Exercise objective | Restate word for word the entries below, starting with the line with "image of immunohistochemistry" and continuing through the line with "(IHC) of human". Include both of those lines and no others.
Supplied material Block Start
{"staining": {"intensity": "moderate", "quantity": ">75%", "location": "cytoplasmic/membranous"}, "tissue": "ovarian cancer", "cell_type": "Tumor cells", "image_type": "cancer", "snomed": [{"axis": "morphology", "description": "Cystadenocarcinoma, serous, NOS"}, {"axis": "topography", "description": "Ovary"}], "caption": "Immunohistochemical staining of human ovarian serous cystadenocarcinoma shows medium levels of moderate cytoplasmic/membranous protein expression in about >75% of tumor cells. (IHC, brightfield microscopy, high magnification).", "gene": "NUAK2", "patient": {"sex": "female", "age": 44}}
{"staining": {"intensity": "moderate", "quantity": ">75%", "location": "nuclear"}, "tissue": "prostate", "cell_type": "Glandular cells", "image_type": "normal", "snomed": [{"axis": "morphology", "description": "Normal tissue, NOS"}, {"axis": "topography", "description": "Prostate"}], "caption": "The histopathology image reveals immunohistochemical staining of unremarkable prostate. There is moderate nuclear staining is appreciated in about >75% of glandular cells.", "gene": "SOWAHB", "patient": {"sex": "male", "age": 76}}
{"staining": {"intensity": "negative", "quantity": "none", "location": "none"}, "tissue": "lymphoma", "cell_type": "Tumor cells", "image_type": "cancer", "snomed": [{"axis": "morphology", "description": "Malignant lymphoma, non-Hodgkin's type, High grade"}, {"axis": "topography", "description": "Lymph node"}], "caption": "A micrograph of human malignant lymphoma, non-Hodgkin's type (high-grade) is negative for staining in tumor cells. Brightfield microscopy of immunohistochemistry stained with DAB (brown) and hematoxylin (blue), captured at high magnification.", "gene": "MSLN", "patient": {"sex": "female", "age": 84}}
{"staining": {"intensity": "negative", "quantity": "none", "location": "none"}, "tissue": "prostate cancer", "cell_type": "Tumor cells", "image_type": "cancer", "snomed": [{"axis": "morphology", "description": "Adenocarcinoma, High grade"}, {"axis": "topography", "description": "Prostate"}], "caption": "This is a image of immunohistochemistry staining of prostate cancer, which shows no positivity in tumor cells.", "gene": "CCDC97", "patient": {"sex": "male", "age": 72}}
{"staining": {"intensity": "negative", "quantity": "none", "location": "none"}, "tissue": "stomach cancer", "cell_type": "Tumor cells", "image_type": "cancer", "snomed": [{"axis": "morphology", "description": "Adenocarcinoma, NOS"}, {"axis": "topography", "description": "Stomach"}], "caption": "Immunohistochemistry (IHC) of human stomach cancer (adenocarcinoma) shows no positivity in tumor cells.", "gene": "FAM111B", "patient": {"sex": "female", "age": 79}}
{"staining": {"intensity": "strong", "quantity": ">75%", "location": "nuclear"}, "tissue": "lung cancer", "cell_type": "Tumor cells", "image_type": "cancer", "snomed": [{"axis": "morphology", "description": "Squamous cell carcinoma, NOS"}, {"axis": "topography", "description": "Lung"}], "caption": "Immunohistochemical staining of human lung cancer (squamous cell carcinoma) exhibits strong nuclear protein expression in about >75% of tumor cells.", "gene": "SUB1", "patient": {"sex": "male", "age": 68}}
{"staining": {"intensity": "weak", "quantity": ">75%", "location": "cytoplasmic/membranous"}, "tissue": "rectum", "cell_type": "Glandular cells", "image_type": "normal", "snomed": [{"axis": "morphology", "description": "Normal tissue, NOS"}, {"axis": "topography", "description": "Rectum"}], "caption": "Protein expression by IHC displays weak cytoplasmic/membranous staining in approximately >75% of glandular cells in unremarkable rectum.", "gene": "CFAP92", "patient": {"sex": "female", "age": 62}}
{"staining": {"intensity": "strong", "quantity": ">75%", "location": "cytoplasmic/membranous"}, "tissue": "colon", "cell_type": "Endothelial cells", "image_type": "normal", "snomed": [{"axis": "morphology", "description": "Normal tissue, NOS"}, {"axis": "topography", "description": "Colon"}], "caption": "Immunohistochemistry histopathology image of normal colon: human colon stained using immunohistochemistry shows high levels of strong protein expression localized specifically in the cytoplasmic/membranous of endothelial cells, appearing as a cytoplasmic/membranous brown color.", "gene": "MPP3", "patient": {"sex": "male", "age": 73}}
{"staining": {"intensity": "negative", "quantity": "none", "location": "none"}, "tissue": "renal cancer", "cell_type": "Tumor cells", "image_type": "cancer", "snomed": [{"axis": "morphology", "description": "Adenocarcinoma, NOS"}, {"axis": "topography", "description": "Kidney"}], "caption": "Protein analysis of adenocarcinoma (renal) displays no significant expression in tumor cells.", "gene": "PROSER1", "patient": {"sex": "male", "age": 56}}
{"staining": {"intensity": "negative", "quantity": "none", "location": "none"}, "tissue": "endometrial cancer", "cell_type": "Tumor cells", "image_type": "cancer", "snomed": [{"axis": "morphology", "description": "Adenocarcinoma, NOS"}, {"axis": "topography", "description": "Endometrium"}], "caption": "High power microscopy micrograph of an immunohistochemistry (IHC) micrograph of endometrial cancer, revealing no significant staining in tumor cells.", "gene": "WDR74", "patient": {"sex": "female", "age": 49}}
Supplied material Block End
Output for this task |
{"staining": {"intensity": "negative", "quantity": "none", "location": "none"}, "tissue": "prostate cancer", "cell_type": "Tumor cells", "image_type": "cancer", "snomed": [{"axis": "morphology", "description": "Adenocarcinoma, High grade"}, {"axis": "topography", "description": "Prostate"}], "caption": "This is a image of immunohistochemistry staining of prostate cancer, which shows no positivity in tumor cells.", "gene": "CCDC97", "patient": {"sex": "male", "age": 72}}
{"staining": {"intensity": "negative", "quantity": "none", "location": "none"}, "tissue": "stomach cancer", "cell_type": "Tumor cells", "image_type": "cancer", "snomed": [{"axis": "morphology", "description": "Adenocarcinoma, NOS"}, {"axis": "topography", "description": "Stomach"}], "caption": "Immunohistochemistry (IHC) of human stomach cancer (adenocarcinoma) shows no positivity in tumor cells.", "gene": "FAM111B", "patient": {"sex": "female", "age": 79}}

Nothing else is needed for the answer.